* QUOTED TEXT:
:::

37 Fair Empl.Prac.Cas. 1456,
37 Empl. Prac. Dec. P 35,271
Anthony J. GRACZYK, Plaintiff-Appellant,
v.
UNITED STEELWORKERS OF AMERICA, Defendant-Appellee.
John HOWARD, Peter Calacci, and Harold Picard, Plaintiffs-Appellants,
v.
UNITED STEELWORKERS OF AMERICA, Defendant-Appellee.

Nos. 83-2968, 83-3044.

United States Court of Appeals,
Seventh Circuit.

Argued Oct. 3, 1984.
Decided May 17, 1985.*
As Amended May 20, 1985.

Lawrence Jay Weiner, Weiner, Neuman & Spak, Chicago, Ill., for plaintiffs-appellants.

Richard Brean, United Steelworkers of America, Pittsburgh, Pa., for defendant-appellee.

Before ESCHBACH, COFFEY and FLAUM, Circuit Judges.

ESCHBACH, Circuit Judge.

The primary question presented by these consolidated appeals is whether the district court erred in concluding that the 1977 collective-bargaining agreement at issue was "in effect" on September 1, 1977, for the purposes of Sec. 2(b) of P.L. No. 95-256, which amended the Age Discrimination in Employment Act of 1967, 29 U.S.C. Secs. 621-634 ("ADEA"), and, therefore, that the agreement was exempted from the application of those amendments at the time of appellants' retirement. For the reasons developed below, we have determined that the district court's interpretation of both Sec. 2(b) and the 1977 labor agreement was correct.

* A. Collective-Bargaining Agreements

The United Steelworkers of America ("USWA") is a labor organization that represents workers in the steel and related industries. During the period under consideration, the union employed approximately 800 individuals as "staff representatives," who would act as agents of the International for the over 5,000 local unions. The USWA staff representatives themselves were represented by a labor organization, the Staffman's Organizing Committee ("SOC").

:::

* RECORDS PROVIDED:
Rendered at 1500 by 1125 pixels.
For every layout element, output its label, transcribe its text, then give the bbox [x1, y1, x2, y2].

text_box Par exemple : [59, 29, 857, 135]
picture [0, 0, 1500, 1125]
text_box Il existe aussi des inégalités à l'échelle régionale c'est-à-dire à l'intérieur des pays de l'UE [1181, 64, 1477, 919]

:::

* STATED EXERCISE 1: In the Seventh Circuit opinion, roughly how many staff representatives did the union employ during the period under consideration?
* STATED EXERCISE 2: Decide whether each statement agrees with the Seventh Circuit opinion, answering yes or no and quoting the deciding words: (a) the appeals were argued on October 3, 1984; (b) the staff representatives served as agents for fewer than 1,000 local unions; (c) the appeals court found the district court's interpretation of Sec. 2(b) and the 1977 labor agreement to be correct.
* STATED EXERCISE 3: Carry on the Seventh Circuit opinion from its last sentence.

* RIGHT ANSWER 1: Approximately 800.

* RIGHT ANSWER 2:
(a) Yes: "Argued Oct. 3, 1984."
(b) No: "who would act as agents of the International for the over 5,000 local unions."
(c) Yes: "we have determined that the district court's interpretation of both Sec. 2(b) and the 1977 labor agreement was correct."

* RIGHT ANSWER 3:
Appellant Graczyk was employed as a staff representative by the USWA from July 1943 to October 1, 1979. The terms and conditions of his employment were determined by collective-bargaining agreements negotiated and signed between the SOC and the USWA. The six agreements--in 1966, 1968, 1970, 1971, 1974, and 1977--under which Graczyk was employed provided for mandatory retirement at age 65.1

On May 9, 1977, the SOC notified the USWA that the SOC wished to terminate the agreement dated August 1, 1974. Article XI of the 1974 agreement provided that the contract would:continue in effect until such time as the [USWA] has completed negotiations and reached new agreements with the aluminum industry, nonferrous and basic steel industry, in 1977. Not later than 30 days thereafter, the parties will make arrangements to meet and negotiate a new Agreement. This Agremeent shall continue in effect until either party notifies the other of its desire to terminate, or a new Agreement is reached by the parties. It is further understood that the effective date of any Agreement reached by the parties subsequent to July 31, 1977, shall be effective August 1, 1977, unless otherwise mutually agreed.

(emphasis in original)

The negotiations between the USWA and the SOC began in July 1977, and were completed on or about October 12, 1977; the new contract was formally signed on November 1, 1977, and provided that:

This Agreement, dated as of August 1, 1977, is between the [USWA] and the [SOC]. Except as otherwise specified herein, the provisions of this Agreement shall be effective August 1, 1977. This Agreement supersedes and replaces the Agreement between the parties dated August 1, 1974.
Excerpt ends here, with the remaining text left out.